━━━━━ GIVEN INFORMATION ━━━━━

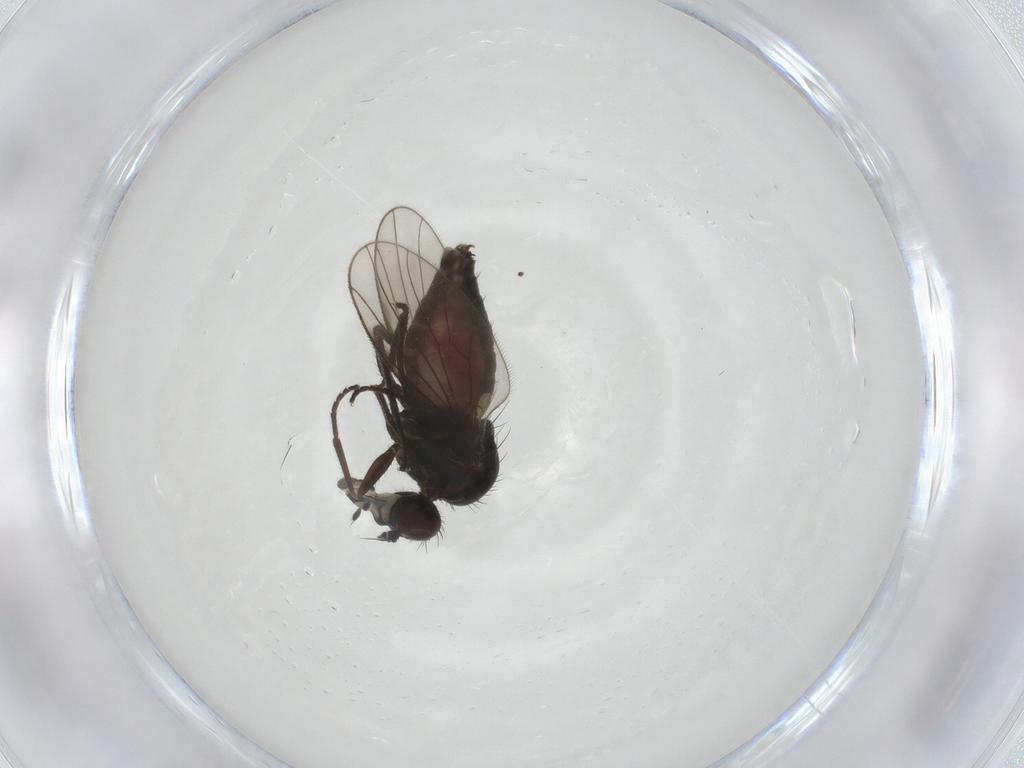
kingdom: Animalia
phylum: Arthropoda
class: Insecta
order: Diptera
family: Dolichopodidae
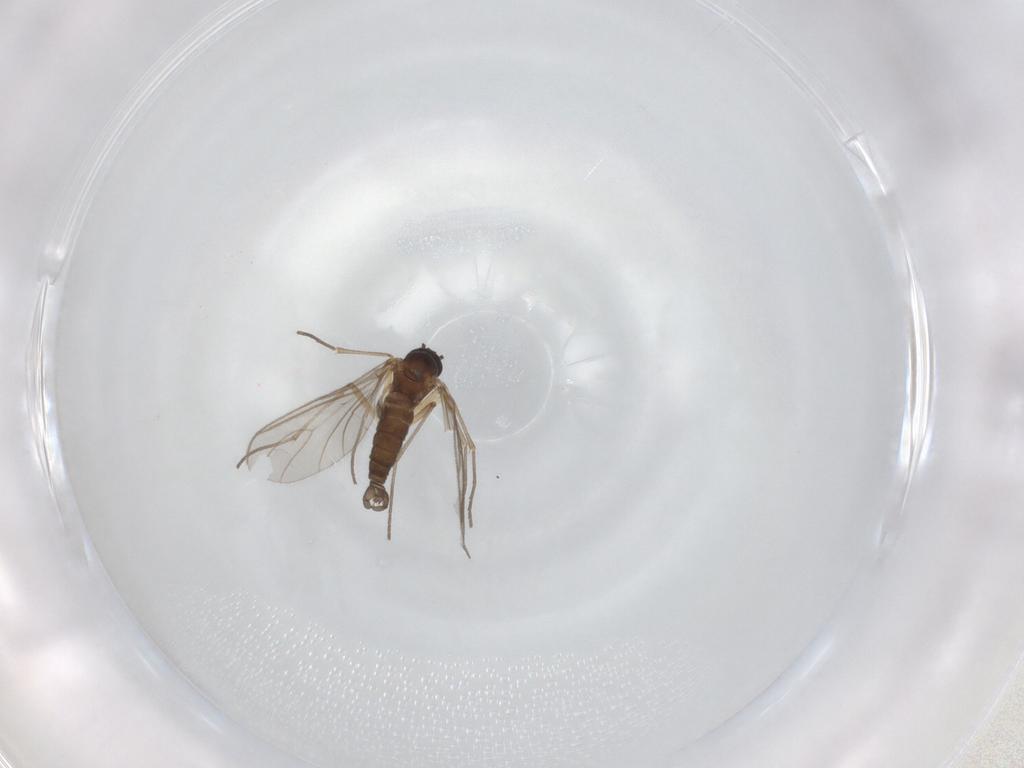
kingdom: Animalia
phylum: Arthropoda
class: Insecta
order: Diptera
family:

━━━━━

● **INSTRUCTIONS TO FOLLOW**: Update the entries above, replacing "phylum" with "division" throughout and keeping every other line the same. Leave the pictures out of your answer.

● **CORRECT RESULT**:
kingdom: Animalia
division: Arthropoda
class: Insecta
order: Diptera
family: Dolichopodidae
kingdom: Animalia
division: Arthropoda
class: Insecta
order: Diptera
family:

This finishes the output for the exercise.